(Excerpted records)
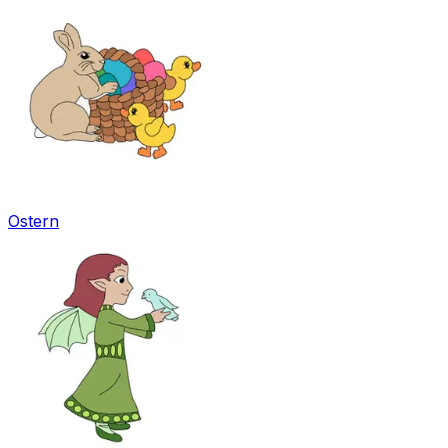
Ostern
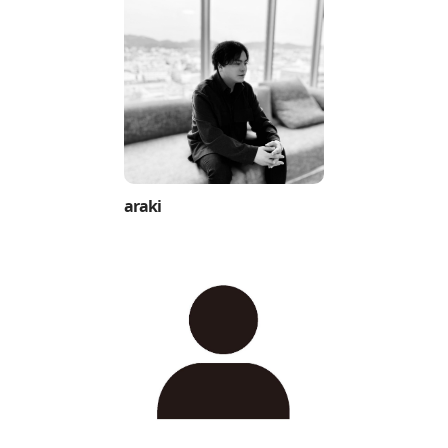
araki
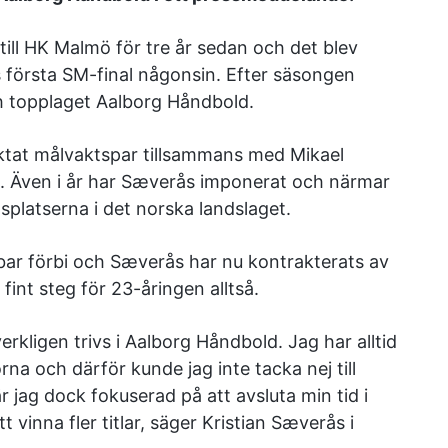
ll HK Malmö för tre år sedan och det blev
s första SM-final någonsin. Efter säsongen
ch topplaget Aalborg Håndbold.
uktat målvaktspar tillsammans med Mikael
n. Även i år har Sæverås imponerat och närmar
splatserna i det norska landslaget.
ubbar förbi och Sæverås har nu kontrakterats av
fint steg för 23-åringen alltså.
erkligen trivs i Aalborg Håndbold. Jag har alltid
orna och därför kunde jag inte tacka nej till
r jag dock fokuserad på att avsluta min tid i
t vinna fler titlar, säger Kristian Sæverås i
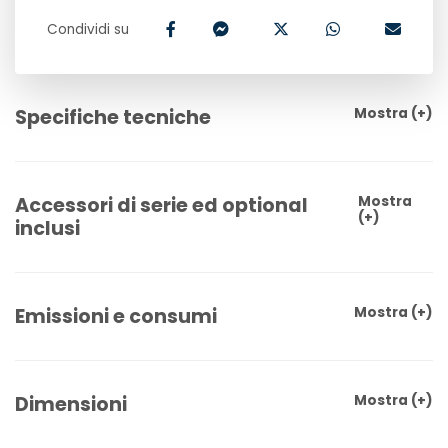
Condividi su
Specifiche tecniche
Mostra
(+)
Accessori di serie ed optional
Mostra
(+)
inclusi
Emissioni e consumi
Mostra
(+)
Dimensioni
Mostra
(+)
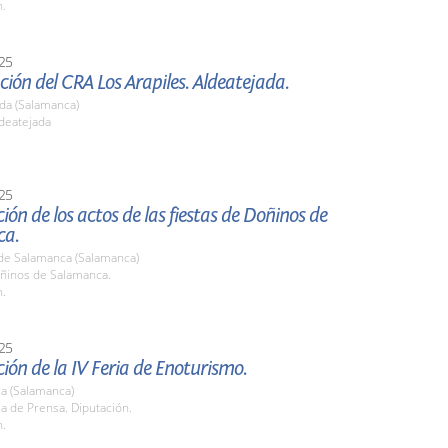
h.
25
ión del CRA Los Arapiles. Aldeatejada.
da (Salamanca)
ldeatejada
25
ión de los actos de las fiestas de Doñinos de
ca.
de Salamanca (Salamanca)
oñinos de Salamanca.
h.
25
ión de la IV Feria de Enoturismo.
a (Salamanca)
la de Prensa. Diputación.
h.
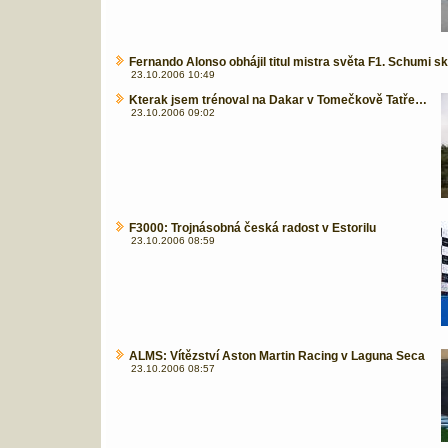
Fernando Alonso obhájil titul mistra světa F1. Schumi sk
23.10.2006 10:49
Kterak jsem trénoval na Dakar v Tomečkově Tatře…
23.10.2006 09:02
F3000: Trojnásobná česká radost v Estorilu
23.10.2006 08:59
ALMS: Vítězství Aston Martin Racing v Laguna Seca
23.10.2006 08:57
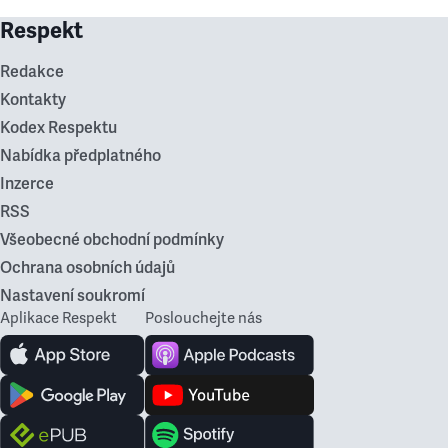
Respekt
Redakce
Kontakty
Kodex Respektu
Nabídka předplatného
Inzerce
RSS
Všeobecné obchodní podmínky
Ochrana osobních údajů
Nastavení soukromí
Aplikace Respekt
Poslouchejte nás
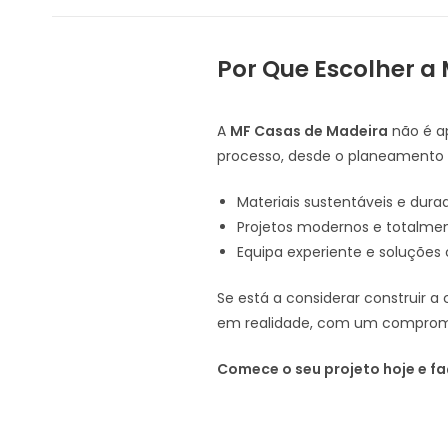
Por Que Escolher a
A
MF Casas de Madeira
não é a
processo, desde o planeamento 
Materiais sustentáveis e dura
Projetos modernos e totalmen
Equipa experiente e soluções
Se está a considerar construir 
em realidade, com um compromiss
Comece o seu projeto hoje e f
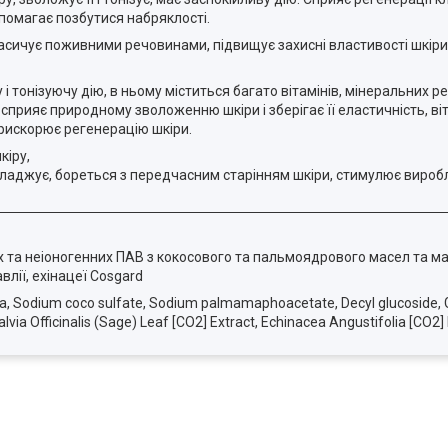
опомагає позбутися набряклості.
асичує поживними речовинами, підвищує захисні властивості шкіри,
 тонізуючу дію, в ньому міститься багато вітамінів, мінеральних речо
сприяє природному зволоженню шкіри і зберігає її еластичність, ві
 прискорює регенерацію шкіри.
кіру,
озгладжує, бореться з передчасним старінням шкіри, стимулює вироб
х та неіоногенних ПАВ з кокосового та пальмоядрового масел та м
влії, ехінацеї Cosgard
a, Sodium coco sulfate, Sodium palmamaphoacetate, Decyl glucoside, Gl
lvia Officinalis (Sage) Leaf [CO2] Extract, Echinacea Angustifolia [CO2]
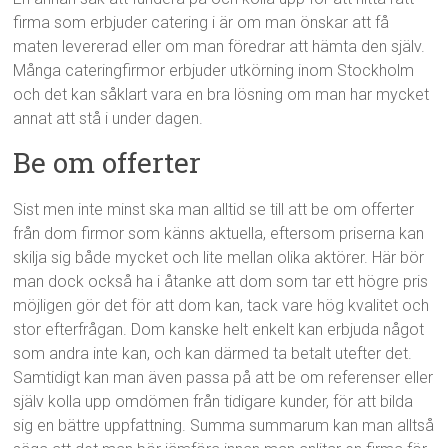
firma som erbjuder catering i är om man önskar att få
maten levererad eller om man föredrar att hämta den själv.
Många cateringfirmor erbjuder utkörning inom Stockholm
och det kan såklart vara en bra lösning om man har mycket
annat att stå i under dagen.
Be om offerter
Sist men inte minst ska man alltid se till att be om offerter
från dom firmor som känns aktuella, eftersom priserna kan
skilja sig både mycket och lite mellan olika aktörer. Här bör
man dock också ha i åtanke att dom som tar ett högre pris
möjligen gör det för att dom kan, tack vare hög kvalitet och
stor efterfrågan. Dom kanske helt enkelt kan erbjuda något
som andra inte kan, och kan därmed ta betalt utefter det.
Samtidigt kan man även passa på att be om referenser eller
själv kolla upp omdömen från tidigare kunder, för att bilda
sig en bättre uppfattning. Summa summarum kan man alltså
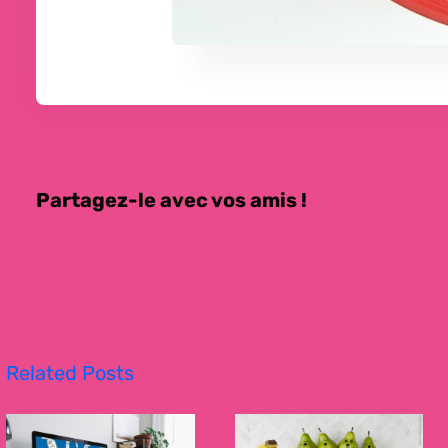
Partagez-le avec vos amis !
Related Posts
(End Excerpted records)
* _Assignment_: Return, from the data above, each line in which the string "offerter" appears.

* _Solution for this problem_:
Be om offerter
Sist men inte minst ska man alltid se till att be om offerter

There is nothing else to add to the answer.